**TEXTE DU DOCUMENT**

L’interdiction du voile intégral est désormais une réalité en France, et le débat sur son bien-fondé, du coup, a repris. Il y a deux choses : la forme (celle de la loi votée) et le fond (est-il juste d’interdire un comportement vestimentaire, lié à une croyance, qui ne fait apparemment de tort à personne ?). Si la première question est finalement assez secondaire, on sent bien que la seconde pose de vrais cas de conscience et cause un certain embarras, à gauche en particulier. On invoque le contexte, celui de l’acharnement du gouvernement sur l’Islam ; le risque de créer plus de troubles que de paix civile en multipliant des interventions compliquées pour la police ; et enfin le problème le plus central, celui du respect de la liberté individuelle. Tout se résume, à mon sens, à ce dernier point : après tout, peu importe que ce soit l’UMP qui ait porté une loi, si elle est juste ; et que serait une police qui n’interviendrait que quand elle ne risque rien ?

**DONNÉES BRUTES**
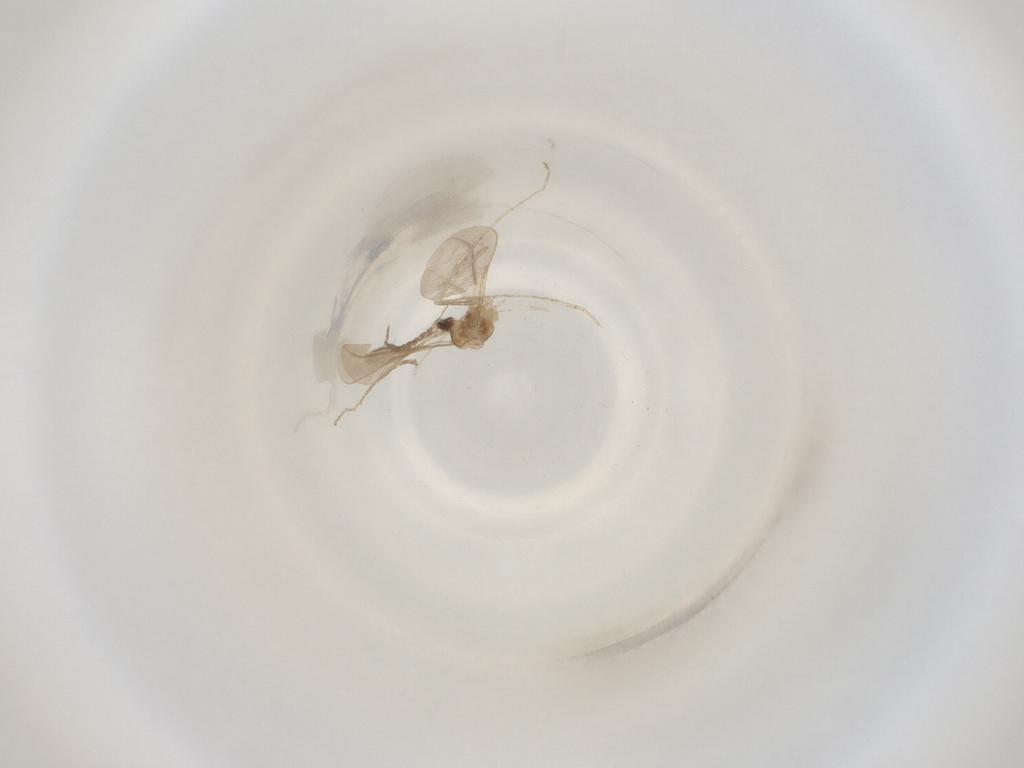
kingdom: Animalia
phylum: Arthropoda
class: Insecta
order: Diptera
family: Cecidomyiidae
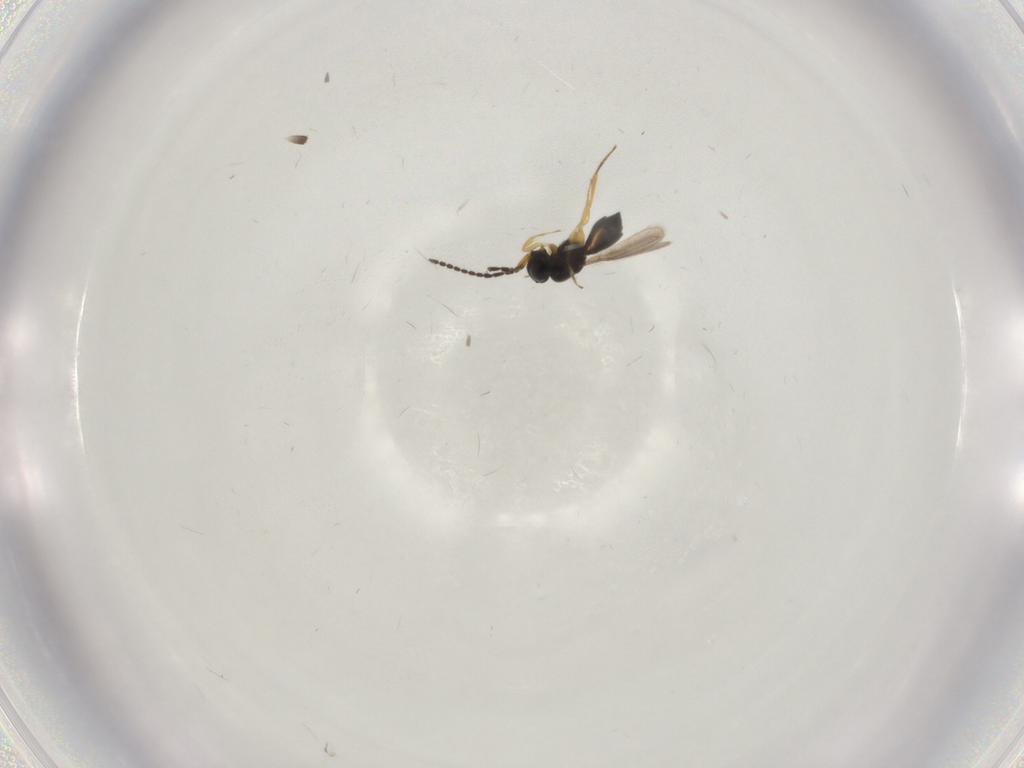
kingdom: Animalia
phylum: Arthropoda
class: Insecta
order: Hymenoptera
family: Scelionidae
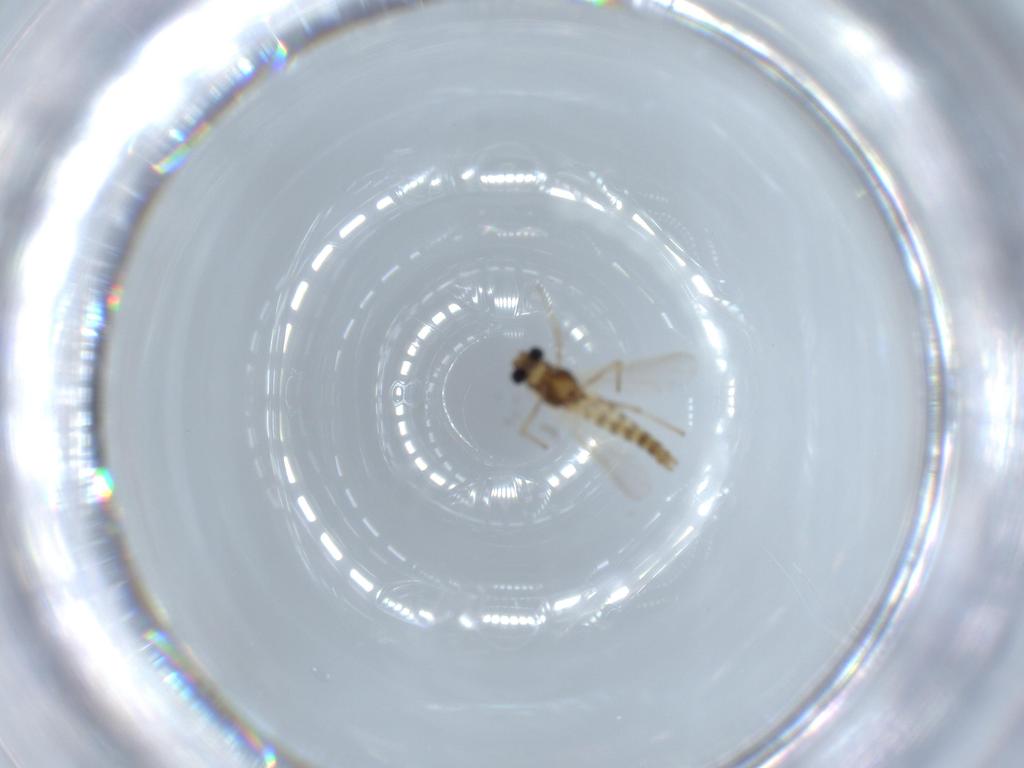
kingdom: Animalia
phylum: Arthropoda
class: Insecta
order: Diptera
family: Chironomidae
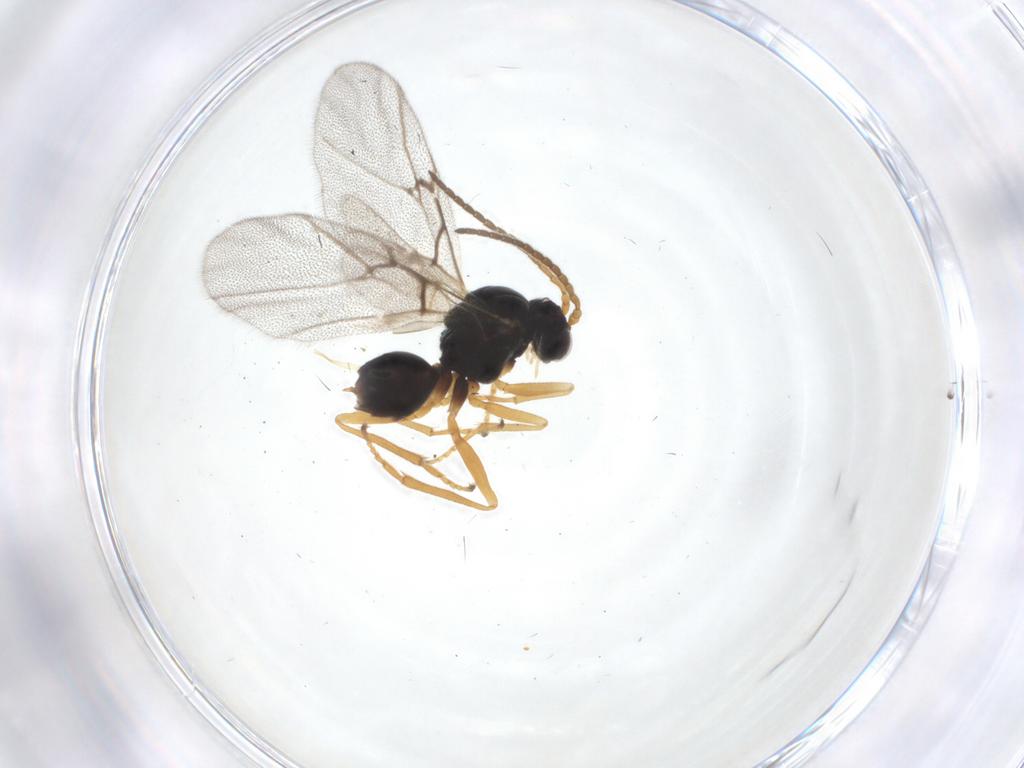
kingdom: Animalia
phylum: Arthropoda
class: Insecta
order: Hymenoptera
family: Cynipidae
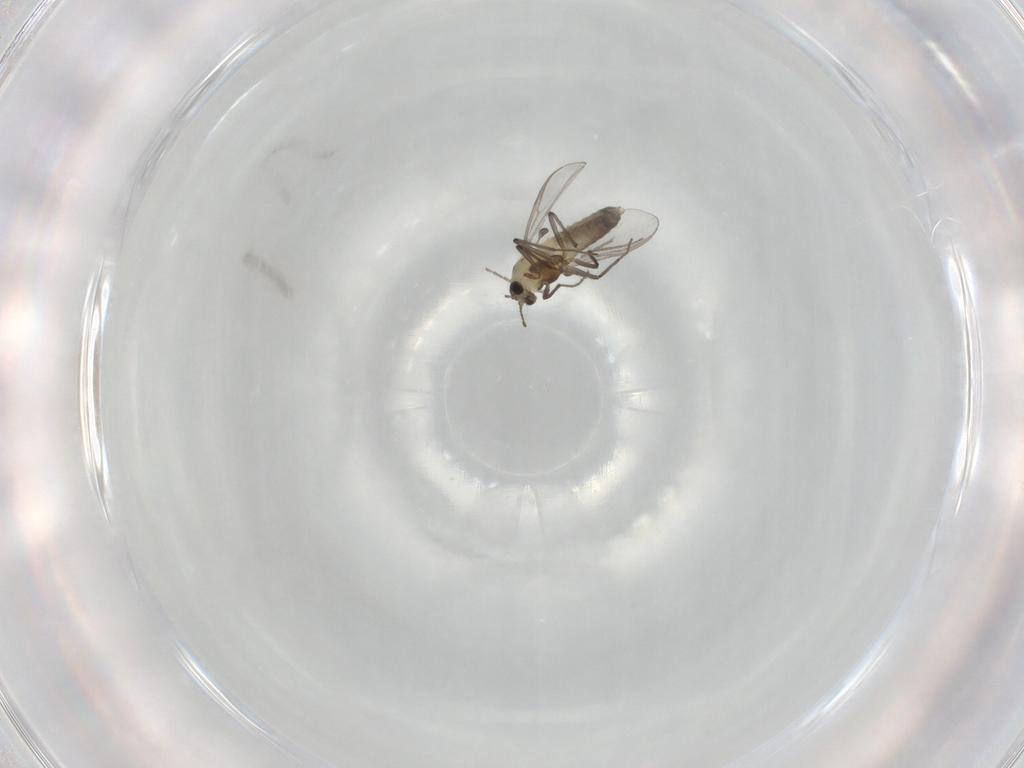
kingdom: Animalia
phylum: Arthropoda
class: Insecta
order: Diptera
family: Chironomidae
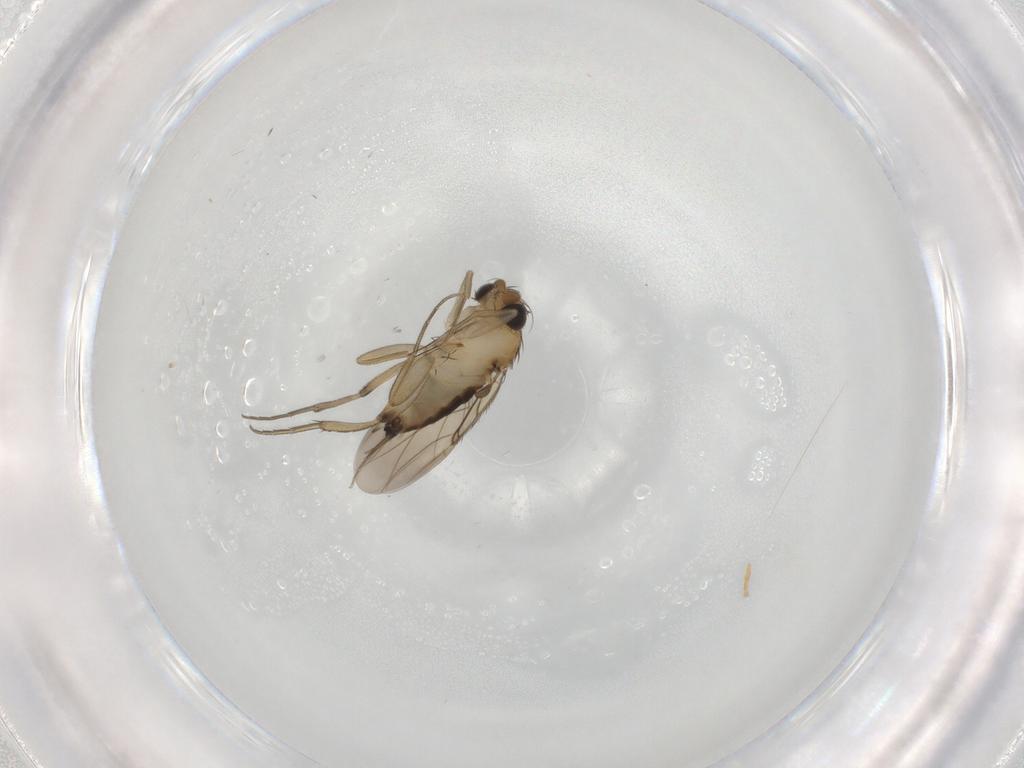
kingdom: Animalia
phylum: Arthropoda
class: Insecta
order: Diptera
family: Phoridae
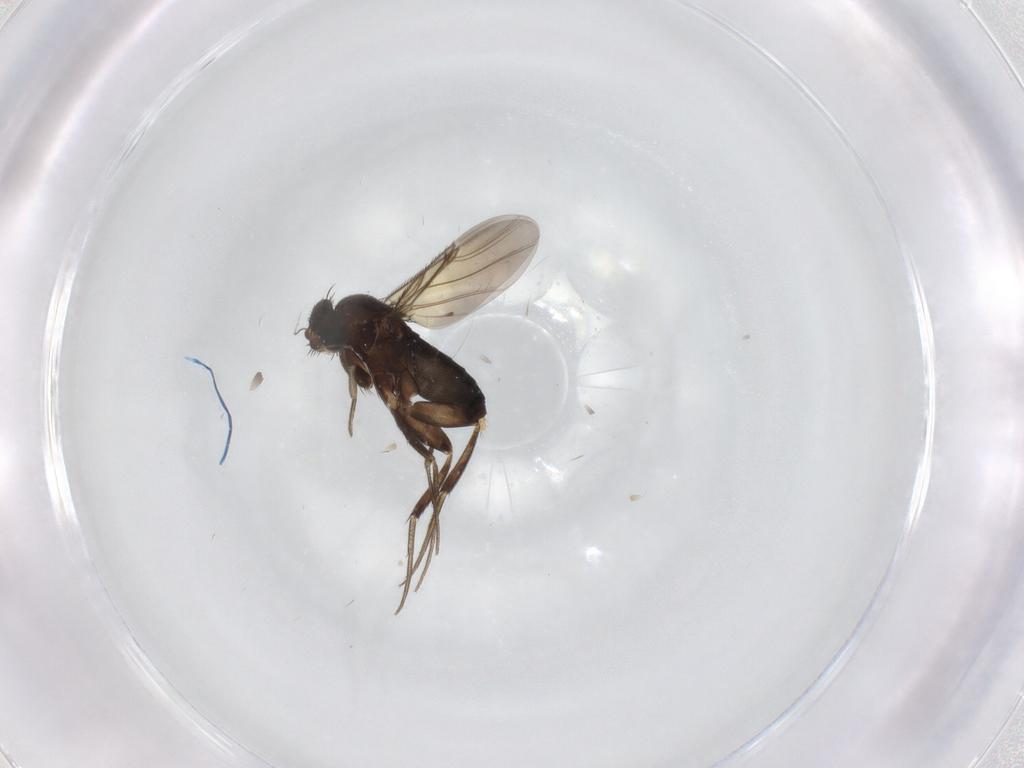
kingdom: Animalia
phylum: Arthropoda
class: Insecta
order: Diptera
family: Phoridae
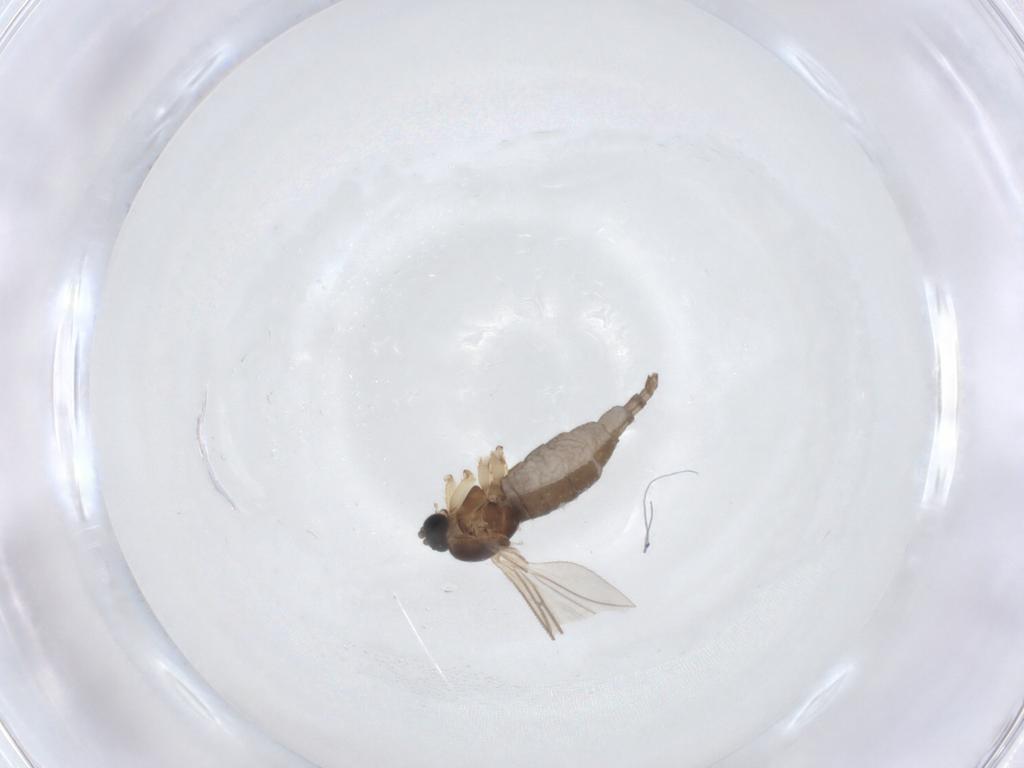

**DÉFIS**
[A] Dans le texte sur l'interdiction du voile intégral, à quel point tout se résume-t-il ?
[B] Reprenez le texte sur l'interdiction du voile intégral après sa dernière phrase et poursuivez-le.
Les lignes ne sont d'aucune utilité ici.

**RÉSULTATS DES EXERCICES**
[A] Tout se résume au problème du respect de la liberté individuelle.

[B]
Parlons donc de la liberté individuelle. Le cas de conscience est simple et redoutable : que faire de femmes expliquant, comme on l’a encore vu depuis lundi à la télévision, qu’elles portent librement le voile intégral, l’assument crânement sans sembler sous la menace d’un homme, et peuvent même dire ne se sentir bien que quand elles l’ont sur elles ? D’un côté, des laïques et des féministes qui disent « vous portez une prison de tissu, et votre famille vous y contraint manifestement » ; de l’autre, certaines des principales intéressées qui leur répondent « nous le voulons, et nous sommes contentes comme cela ». Comme une sorte de test de notre conception de la liberté : peut-on accepter que la liberté aille jusqu’à la liberté de ne pas être … libre ?
On ne sort pas de ce paradoxe apparemment insurmontable si on ne précise pas un peu les termes de la question. On parle ici de deux types de liberté : d’un côté la liberté matérielle, empiriquement constatable, et de l’autre la liberté de volonté (« je l’ai voulu et c’est ma liberté »). Du côté de la liberté matérielle et observable, le problème est vite réglé : incontestablement, le voile intégral (qui ne se limite d’ailleurs pas à un voile) est une entrave draconienne à la liberté d’être et d’agir, dans l’absolu et plus encore dans notre société. Être engoncé dans un vêtement réduisant à néant la plupart des interactions sociales, voir le monde à travers une fente dès que l’on est en présence d’autrui, incarner la soumission à l’homme et l’inégalité avec celui-ci … S’amuser (y compris pour un homme) à un enfiler un pendant quelques minutes permet de vite se convaincre de cela.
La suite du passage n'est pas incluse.